Saturday, July 3, 2010

Indian Army plans new force to counter China

Almost 50 years after the Chinese aggression, the Indian army is finally looking to set up its own rapid reaction force (RRF) at its border in the northeast.

The Chinese army already has 23 RRFs.

India has nine mountain divisions to counter China, but has no RRF — elite units that can be mobilised quickly. The plan for setting them up was drawn up by the military operations directorate and sent to certain formations for discussions and feasibility study.

A source told DNA, “It’s still not clear whether existing brigades will be converted into RRFs or new ones will be raised. Several things are to be considered before such a step is taken. There is a shortage of officers and the northeast does not have the infrastructure for this kind of thing.

Besides, it needs to be discussed whether it will be feasible to build an RRF and in what time that could be done.”
The army’s RRF plan includes a battalion of engineers and doctors. One way of raising the force is to take in troops who are not engaged at the borders.

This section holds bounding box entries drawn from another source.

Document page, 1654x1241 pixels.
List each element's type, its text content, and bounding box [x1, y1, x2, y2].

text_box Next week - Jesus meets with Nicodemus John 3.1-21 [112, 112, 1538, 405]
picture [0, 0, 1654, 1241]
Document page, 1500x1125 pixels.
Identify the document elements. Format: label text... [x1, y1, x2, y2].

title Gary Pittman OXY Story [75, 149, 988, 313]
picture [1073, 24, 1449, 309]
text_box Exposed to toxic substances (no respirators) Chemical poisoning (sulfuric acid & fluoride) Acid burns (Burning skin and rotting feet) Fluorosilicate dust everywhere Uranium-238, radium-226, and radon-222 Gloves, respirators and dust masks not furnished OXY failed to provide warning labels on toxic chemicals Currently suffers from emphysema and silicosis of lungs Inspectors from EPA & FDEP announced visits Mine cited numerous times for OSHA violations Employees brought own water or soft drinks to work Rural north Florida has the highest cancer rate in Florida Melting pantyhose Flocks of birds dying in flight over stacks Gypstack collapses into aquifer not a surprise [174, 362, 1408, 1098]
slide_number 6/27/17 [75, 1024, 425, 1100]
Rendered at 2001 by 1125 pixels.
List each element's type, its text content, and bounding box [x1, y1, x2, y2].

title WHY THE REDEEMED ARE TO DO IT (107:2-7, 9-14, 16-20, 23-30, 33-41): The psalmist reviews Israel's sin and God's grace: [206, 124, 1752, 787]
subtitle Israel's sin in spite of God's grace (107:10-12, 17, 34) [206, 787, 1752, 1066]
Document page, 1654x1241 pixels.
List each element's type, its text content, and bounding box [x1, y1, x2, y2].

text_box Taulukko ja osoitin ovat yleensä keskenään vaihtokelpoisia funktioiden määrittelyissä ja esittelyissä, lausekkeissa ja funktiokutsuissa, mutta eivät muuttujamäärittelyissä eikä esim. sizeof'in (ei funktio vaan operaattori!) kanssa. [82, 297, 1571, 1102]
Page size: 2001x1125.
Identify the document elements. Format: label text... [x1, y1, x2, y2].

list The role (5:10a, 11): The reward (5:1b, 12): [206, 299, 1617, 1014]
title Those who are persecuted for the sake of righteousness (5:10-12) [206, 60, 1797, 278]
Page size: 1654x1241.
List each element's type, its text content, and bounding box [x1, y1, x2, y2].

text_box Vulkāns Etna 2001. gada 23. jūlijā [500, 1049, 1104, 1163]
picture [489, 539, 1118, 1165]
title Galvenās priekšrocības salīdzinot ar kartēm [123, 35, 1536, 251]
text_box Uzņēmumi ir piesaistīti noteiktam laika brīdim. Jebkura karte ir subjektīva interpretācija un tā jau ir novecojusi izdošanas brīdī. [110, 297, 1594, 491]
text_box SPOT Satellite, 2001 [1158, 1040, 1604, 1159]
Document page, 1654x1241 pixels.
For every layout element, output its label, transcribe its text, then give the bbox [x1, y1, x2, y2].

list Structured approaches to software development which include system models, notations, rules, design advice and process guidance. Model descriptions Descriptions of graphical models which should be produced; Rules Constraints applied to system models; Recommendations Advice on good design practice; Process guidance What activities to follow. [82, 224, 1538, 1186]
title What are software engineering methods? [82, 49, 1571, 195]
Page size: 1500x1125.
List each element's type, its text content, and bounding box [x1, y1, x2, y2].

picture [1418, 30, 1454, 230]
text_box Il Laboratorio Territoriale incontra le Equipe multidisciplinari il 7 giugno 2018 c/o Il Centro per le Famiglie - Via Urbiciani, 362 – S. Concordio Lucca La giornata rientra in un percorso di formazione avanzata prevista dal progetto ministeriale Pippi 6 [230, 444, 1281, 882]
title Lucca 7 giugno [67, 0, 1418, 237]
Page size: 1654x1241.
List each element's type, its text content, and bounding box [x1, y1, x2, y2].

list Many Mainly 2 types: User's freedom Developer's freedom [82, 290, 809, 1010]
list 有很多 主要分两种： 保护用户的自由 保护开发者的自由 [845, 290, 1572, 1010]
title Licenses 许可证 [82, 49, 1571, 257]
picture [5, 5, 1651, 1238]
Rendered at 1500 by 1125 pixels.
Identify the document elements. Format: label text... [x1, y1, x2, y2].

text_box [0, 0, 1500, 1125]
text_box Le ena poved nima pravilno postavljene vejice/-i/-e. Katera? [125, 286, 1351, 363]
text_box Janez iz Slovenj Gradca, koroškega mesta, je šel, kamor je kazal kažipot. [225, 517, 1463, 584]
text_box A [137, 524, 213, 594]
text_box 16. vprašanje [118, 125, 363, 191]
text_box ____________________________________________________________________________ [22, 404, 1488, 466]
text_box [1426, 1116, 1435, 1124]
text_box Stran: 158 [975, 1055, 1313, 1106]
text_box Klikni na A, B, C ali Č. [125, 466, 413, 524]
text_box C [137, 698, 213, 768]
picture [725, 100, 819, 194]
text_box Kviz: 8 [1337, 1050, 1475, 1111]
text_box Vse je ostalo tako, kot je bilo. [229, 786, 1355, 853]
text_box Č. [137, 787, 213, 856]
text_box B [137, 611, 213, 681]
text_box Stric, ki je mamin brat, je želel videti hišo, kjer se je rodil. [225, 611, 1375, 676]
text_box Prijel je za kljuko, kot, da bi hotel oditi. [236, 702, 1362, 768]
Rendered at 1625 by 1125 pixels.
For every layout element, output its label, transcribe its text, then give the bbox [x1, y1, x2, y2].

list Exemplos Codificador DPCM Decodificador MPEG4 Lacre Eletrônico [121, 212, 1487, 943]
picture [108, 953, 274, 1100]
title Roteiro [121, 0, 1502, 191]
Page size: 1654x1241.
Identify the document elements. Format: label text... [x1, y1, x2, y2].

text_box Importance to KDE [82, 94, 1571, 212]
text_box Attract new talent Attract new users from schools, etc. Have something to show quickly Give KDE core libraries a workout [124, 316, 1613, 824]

The 23 RRFs in China have been trained to react quickly to limited border conflicts and can reach anywhere in the country within seven days.

They know how to operate modern equipment and communication systems. China’s RRFs are self-contained and can engage in direct combat. The force was raised after the PLA thought a capability-driven force would be better than one big in numbers.
Infrastructure is crucial to the functioning of the RRF, since better infrastructure means lesser travel time and lesser mobilisation time, consequently quicker reaction.

Perhaps that is the reason the Border Roads Organisation (BRO) is in the process of coming up with roads and other structures in the northeast.

They have been given Rs2,000 crore to re-activate advanced landing grounds in the northeast and Ladakh for the Indian Air Force’s aircraft.

There is a likelihood that the C-130J Super Hercules. that is likely to come from the US, would be based in the northeast. The first batch of these would be inducted into the IAF in February 2011.